| Consigne |
Recopiez fidèlement le passage de l'extrait sur la seringue Fraxiparine® qui va de « Si les précautions » à « a été appréciée. », bornes comprises.

| Extrait fourni |
********************

Cette étude s'est déroulée de décembre 2000 à mai 2001 dans le groupe hospitalier Bichat-Claude-Bernard à Paris. Ce site a été retenu car les deux types de dispositifs (seringue protégée et seringue non protégée) étaient déjà utilisés. 22 infirmières volontaires appartenant à neuf services différents ont participé en remplissant les trois questionnaires individuels de recueil des données. L'analyse des réponses au questionnaire initial a montré que plus du quart des infirmières participant à l'étude avait déjà subi un AES lors de la réalisation d'injection SC. De plus, les données recueillies montrent que les précautions standard sont encore peu suivies pour ce geste (tableau 1).

En ce qui concerne les critères ergonomie/confort patient de la seringue Fraxiparine®, ils ont été jugés comparables à ceux de la seringue standard non protégée. Les infirmières ont fait une très bonne appréciation de l'efficacité de la protection mais une moins bonne de la facilité et de la durée de mise en sécurité (tableaux 2-3).

En fin de test, la majorité des infirmières souhaitait disposer d'une seringue de sécurité pour réaliser des injections SC (tableau 4).

Si les précautions standard sont un élément de base de la prévention des AES, les matériels de sécurité représentent un moyen complémentaire de prévention souhaité par les infirmières. L'acceptabilité du dispositif Fraxiparine® est apparue bonne et l'efficacité de la protection apportée a été appréciée.

Discussion

Comme nous avons pu le constater à travers l'évaluation de Fraxiparine®, ce type d'étude permet de faire un point sur l'utilité d'un matériel de sécurité et de vérifier le bon usage d'un tel dispositif. Ainsi, la seringue Fraxiparine® représente un progrès et permet de prévenir le risque d'AES après l'injection. Cependant, l'activation du système de sécurité se fait à deux mains, ce qui peut également être cause d'AES et impose un geste contraignant qui n'est donc pas systématiquement réalisé. Il est donc souhaitable d'introduire et de généraliser pour ce geste des dispositifs de nouvelle génération, comme par exemple des seringues avec système de sécurité à activation passive, dans la continuité du geste, déclenchant la protection automatique de l'aiguille en fin d'injection. Par ailleurs, il est nécessaire de former les utilisateurs lors de l'introduction d'un matériel de ce type si l'on désire qu'il soit réellement efficace. Une évaluation précoce d'un nouveau dispositif pourrait permettre de délivrer une formation appropriée à l'aide de CD-ROM, films, prototypes... Enfin, une pareille évaluation apparaît comme un bon moyen d'impliquer les utilisateurs dans le choix des dispositifs, ce qui est là encore indispensable pour une bonne utilisation du produit.

********************

| Informations |
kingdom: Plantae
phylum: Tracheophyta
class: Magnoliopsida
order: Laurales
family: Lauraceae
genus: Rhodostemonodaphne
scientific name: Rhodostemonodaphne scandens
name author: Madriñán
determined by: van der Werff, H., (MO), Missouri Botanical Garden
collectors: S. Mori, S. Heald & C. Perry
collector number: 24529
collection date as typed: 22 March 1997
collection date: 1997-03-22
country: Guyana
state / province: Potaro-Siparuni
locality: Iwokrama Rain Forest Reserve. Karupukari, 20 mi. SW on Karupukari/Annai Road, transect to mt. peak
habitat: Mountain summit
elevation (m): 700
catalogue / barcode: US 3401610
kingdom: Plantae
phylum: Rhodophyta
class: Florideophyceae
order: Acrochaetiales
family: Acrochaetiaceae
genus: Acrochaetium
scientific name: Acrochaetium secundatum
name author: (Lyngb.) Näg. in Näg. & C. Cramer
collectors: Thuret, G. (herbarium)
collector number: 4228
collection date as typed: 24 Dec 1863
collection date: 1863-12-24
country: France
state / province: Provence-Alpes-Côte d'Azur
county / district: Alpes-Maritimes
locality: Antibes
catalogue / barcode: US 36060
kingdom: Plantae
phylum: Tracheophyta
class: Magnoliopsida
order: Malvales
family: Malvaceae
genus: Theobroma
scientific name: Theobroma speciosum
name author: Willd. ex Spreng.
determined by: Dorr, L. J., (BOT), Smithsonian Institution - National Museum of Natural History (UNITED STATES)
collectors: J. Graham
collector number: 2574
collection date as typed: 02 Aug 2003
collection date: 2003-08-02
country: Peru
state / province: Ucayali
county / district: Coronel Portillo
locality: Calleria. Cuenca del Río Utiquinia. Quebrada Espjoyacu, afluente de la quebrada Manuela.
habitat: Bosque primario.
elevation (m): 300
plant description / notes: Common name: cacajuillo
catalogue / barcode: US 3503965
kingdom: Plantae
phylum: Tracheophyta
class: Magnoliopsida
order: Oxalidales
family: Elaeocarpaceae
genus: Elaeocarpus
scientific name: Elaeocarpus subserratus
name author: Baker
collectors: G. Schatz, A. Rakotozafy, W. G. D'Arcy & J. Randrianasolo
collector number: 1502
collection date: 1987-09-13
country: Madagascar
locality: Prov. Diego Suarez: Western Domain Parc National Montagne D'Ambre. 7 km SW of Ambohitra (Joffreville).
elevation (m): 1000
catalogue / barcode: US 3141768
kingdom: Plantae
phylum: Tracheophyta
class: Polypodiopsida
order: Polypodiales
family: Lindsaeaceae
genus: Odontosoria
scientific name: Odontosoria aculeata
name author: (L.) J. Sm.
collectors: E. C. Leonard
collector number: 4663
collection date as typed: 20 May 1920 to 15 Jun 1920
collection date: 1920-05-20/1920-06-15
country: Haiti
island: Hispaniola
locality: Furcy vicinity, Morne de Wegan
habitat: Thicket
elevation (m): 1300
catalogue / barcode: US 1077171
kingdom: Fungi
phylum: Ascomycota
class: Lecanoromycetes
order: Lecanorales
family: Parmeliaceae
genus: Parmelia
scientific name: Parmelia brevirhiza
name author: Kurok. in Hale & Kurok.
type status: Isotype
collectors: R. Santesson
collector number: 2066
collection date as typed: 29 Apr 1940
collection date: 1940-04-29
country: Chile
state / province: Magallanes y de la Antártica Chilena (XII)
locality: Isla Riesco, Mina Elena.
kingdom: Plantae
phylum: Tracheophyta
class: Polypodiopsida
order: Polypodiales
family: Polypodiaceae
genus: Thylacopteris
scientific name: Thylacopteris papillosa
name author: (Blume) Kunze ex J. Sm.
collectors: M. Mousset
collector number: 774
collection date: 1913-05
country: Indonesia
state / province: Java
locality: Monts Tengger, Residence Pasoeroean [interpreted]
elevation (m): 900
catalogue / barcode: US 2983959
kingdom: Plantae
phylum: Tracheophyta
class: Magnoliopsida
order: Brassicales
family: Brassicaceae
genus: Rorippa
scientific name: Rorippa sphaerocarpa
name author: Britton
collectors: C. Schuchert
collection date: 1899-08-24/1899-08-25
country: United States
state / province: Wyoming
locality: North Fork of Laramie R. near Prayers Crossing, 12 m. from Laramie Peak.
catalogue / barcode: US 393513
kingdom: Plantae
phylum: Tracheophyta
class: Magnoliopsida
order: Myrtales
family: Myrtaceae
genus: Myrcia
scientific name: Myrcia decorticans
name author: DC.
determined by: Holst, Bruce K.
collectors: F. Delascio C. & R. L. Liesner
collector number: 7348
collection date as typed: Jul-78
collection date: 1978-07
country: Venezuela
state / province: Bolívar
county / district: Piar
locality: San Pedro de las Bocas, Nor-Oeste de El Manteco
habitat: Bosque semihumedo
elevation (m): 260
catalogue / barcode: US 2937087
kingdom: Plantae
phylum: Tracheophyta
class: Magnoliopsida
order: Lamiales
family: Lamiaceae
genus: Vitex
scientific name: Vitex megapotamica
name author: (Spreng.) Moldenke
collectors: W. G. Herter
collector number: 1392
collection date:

********************

| Réponse |
Si les précautions standard sont un élément de base de la prévention des AES, les matériels de sécurité représentent un moyen complémentaire de prévention souhaité par les infirmières. L'acceptabilité du dispositif Fraxiparine® est apparue bonne et l'efficacité de la protection apportée a été appréciée.